• **What you will do**:
Could you please reproduce all the records below exactly, leaving out the images?

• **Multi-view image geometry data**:

━━━

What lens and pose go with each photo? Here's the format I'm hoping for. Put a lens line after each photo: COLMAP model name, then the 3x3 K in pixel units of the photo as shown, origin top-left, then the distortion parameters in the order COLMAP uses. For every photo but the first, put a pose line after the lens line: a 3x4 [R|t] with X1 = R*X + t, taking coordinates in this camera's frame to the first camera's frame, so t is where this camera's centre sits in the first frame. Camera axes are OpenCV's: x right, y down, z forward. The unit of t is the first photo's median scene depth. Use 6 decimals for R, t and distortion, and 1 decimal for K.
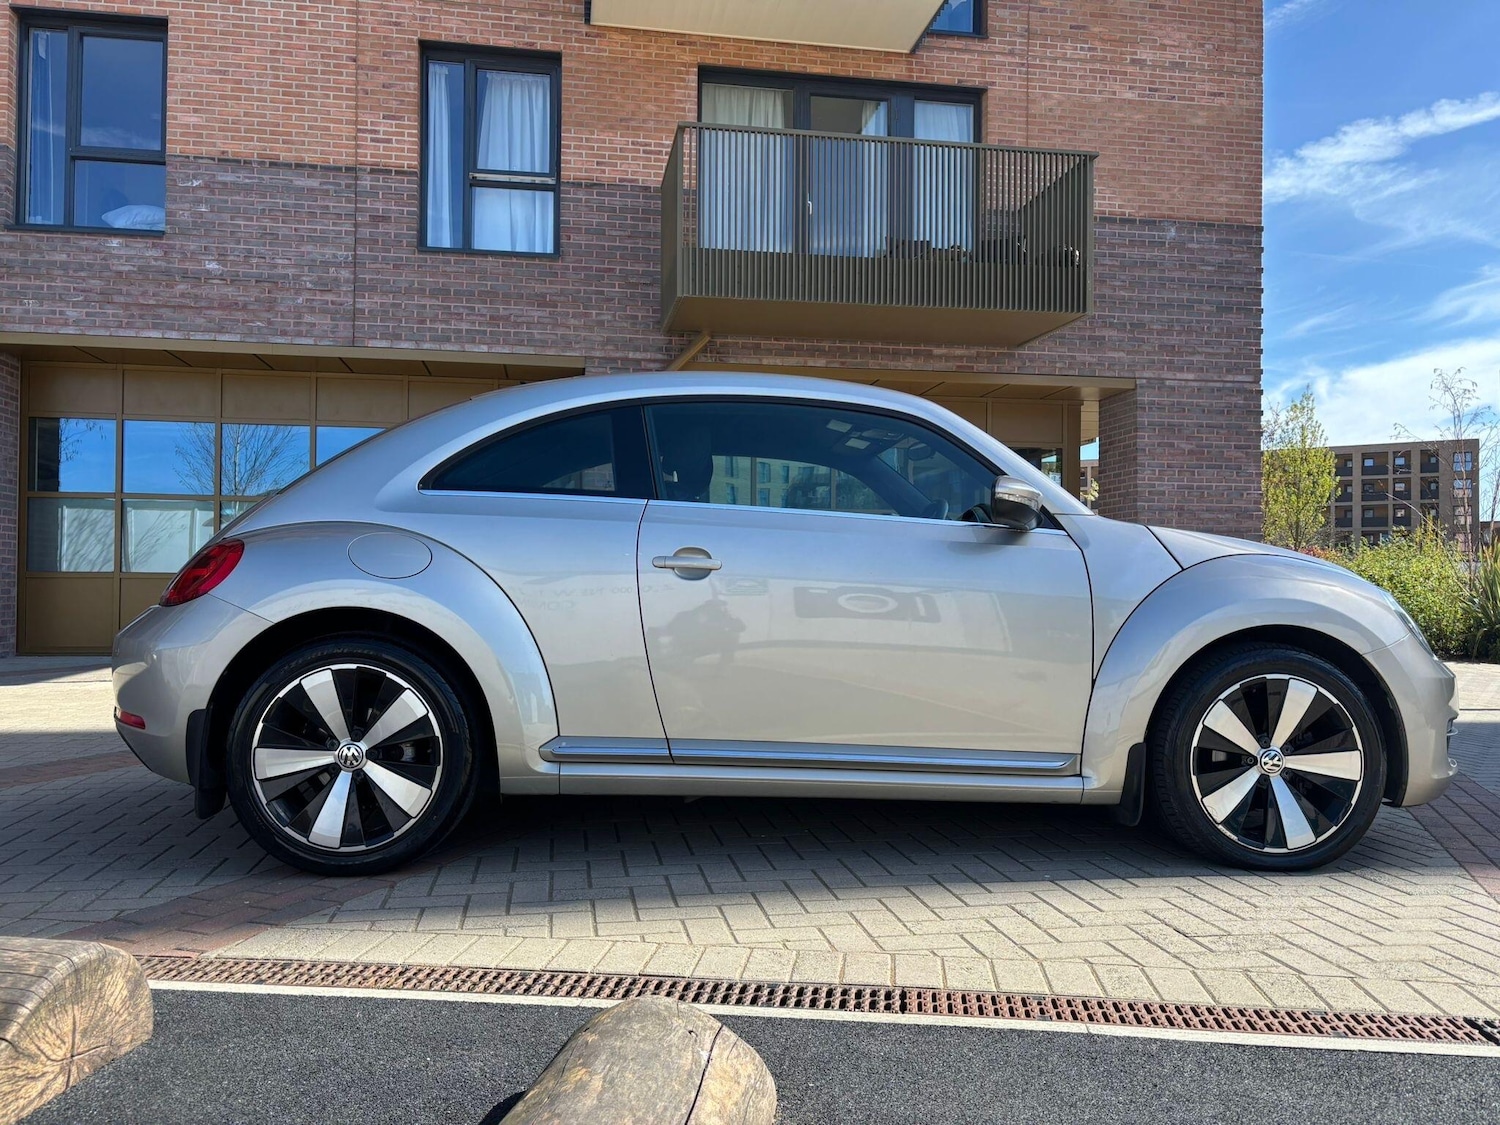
lens RADIAL K [[1110.5, 0, 776.8], [0, 1110.5, 560.1], [0, 0, 1]] dist [0.047914, -0.053064]
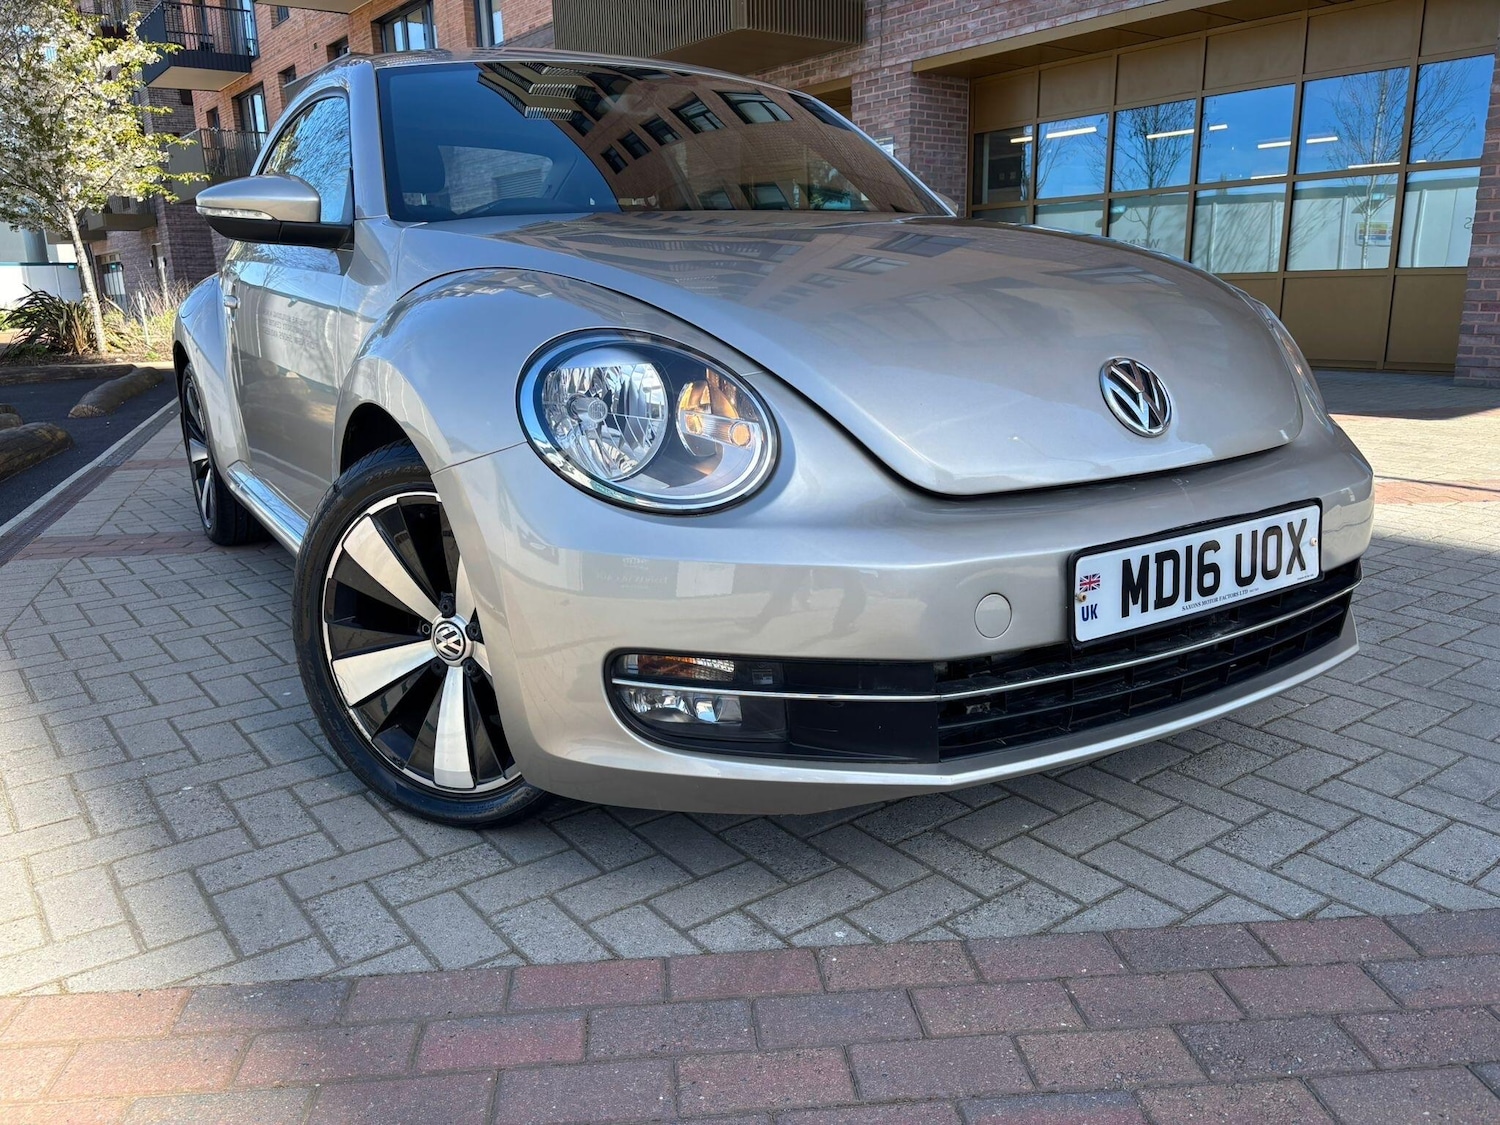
lens RADIAL K [[1146.8, 0, 746.7], [0, 1146.8, 571.2], [0, 0, 1]] dist [0.048900, -0.060397]
pose [[0.453965, 0.195891, -0.869219, 0.304196], [0.047027, 0.968906, 0.242917, 0.001871], [0.889777, -0.151153, 0.430638, 0.261993]]
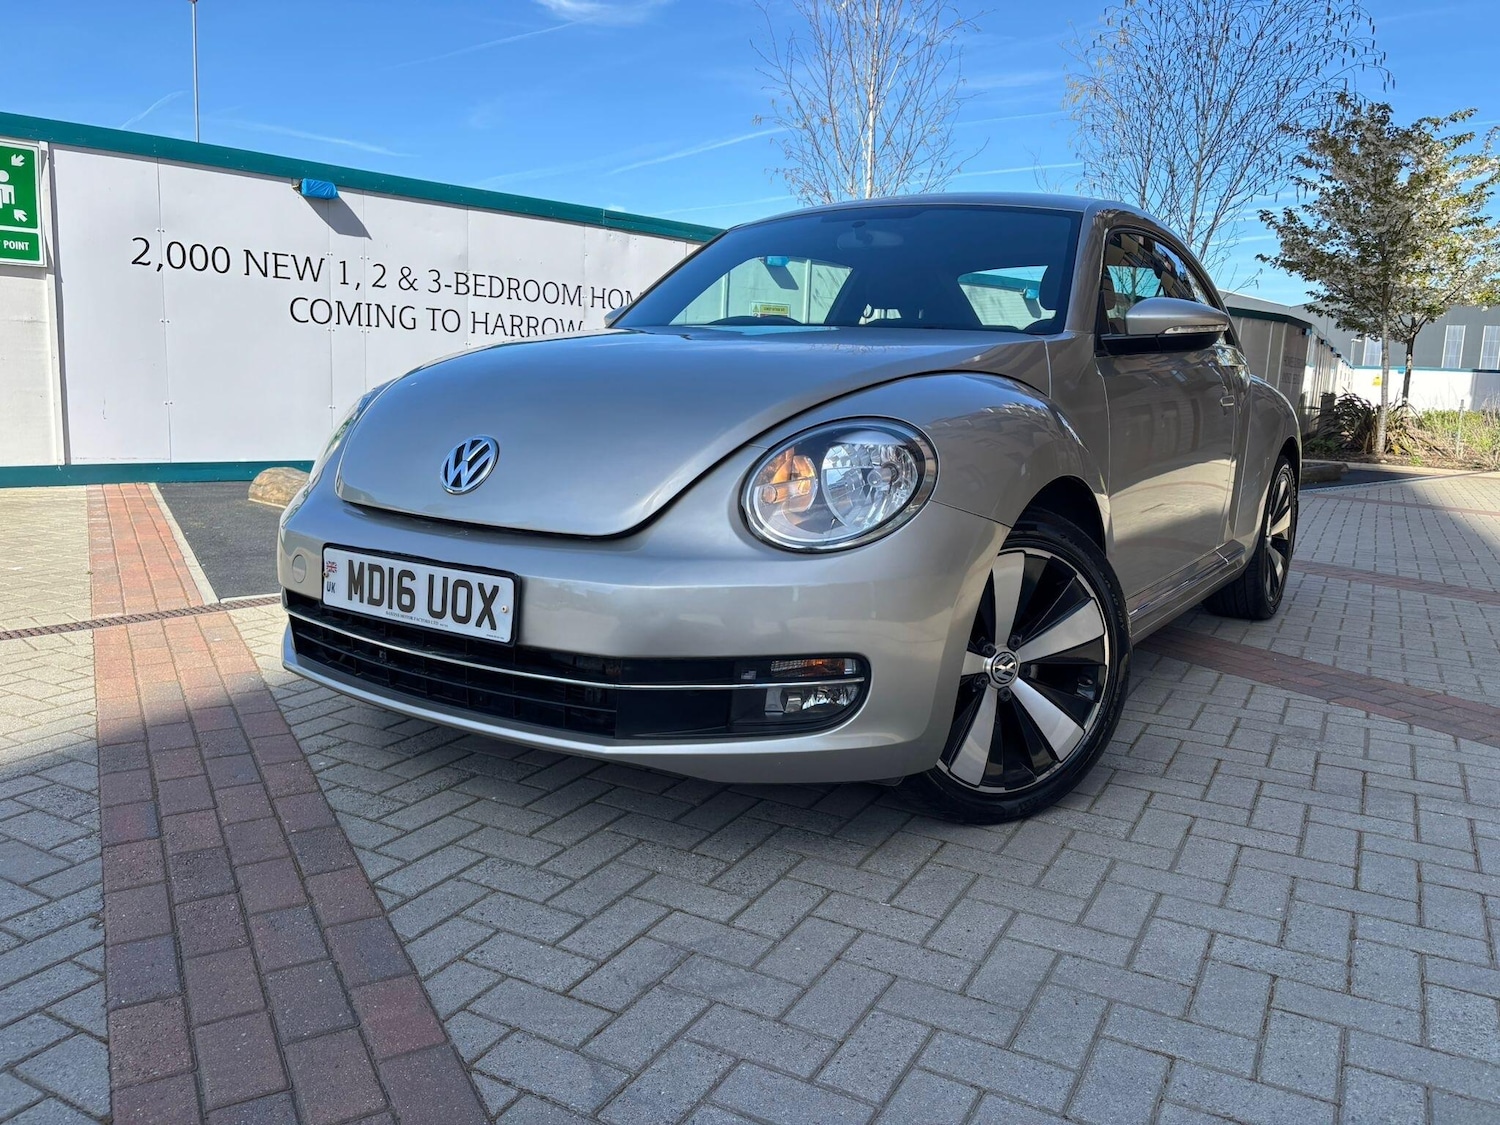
lens RADIAL K [[1148.2, 0, 762.6], [0, 1148.2, 543.1], [0, 0, 1]] dist [0.045889, -0.060254]
pose [[-0.613090, 0.078820, -0.786071, 0.318819], [-0.032888, 0.991601, 0.125080, 0.005789], [0.789328, 0.102537, -0.605349, 0.551356]]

━━━

• **Reply to the task**:
What lens and pose go with each photo? Here's the format I'm hoping for. Put a lens line after each photo: COLMAP model name, then the 3x3 K in pixel units of the photo as shown, origin top-left, then the distortion parameters in the order COLMAP uses. For every photo but the first, put a pose line after the lens line: a 3x4 [R|t] with X1 = R*X + t, taking coordinates in this camera's frame to the first camera's frame, so t is where this camera's centre sits in the first frame. Camera axes are OpenCV's: x right, y down, z forward. The unit of t is the first photo's median scene depth. Use 6 decimals for R, t and distortion, and 1 decimal for K.
lens RADIAL K [[1110.5, 0, 776.8], [0, 1110.5, 560.1], [0, 0, 1]] dist [0.047914, -0.053064]
lens RADIAL K [[1146.8, 0, 746.7], [0, 1146.8, 571.2], [0, 0, 1]] dist [0.048900, -0.060397]
pose [[0.453965, 0.195891, -0.869219, 0.304196], [0.047027, 0.968906, 0.242917, 0.001871], [0.889777, -0.151153, 0.430638, 0.261993]]
lens RADIAL K [[1148.2, 0, 762.6], [0, 1148.2, 543.1], [0, 0, 1]] dist [0.045889, -0.060254]
pose [[-0.613090, 0.078820, -0.786071, 0.318819], [-0.032888, 0.991601, 0.125080, 0.005789], [0.789328, 0.102537, -0.605349, 0.551356]]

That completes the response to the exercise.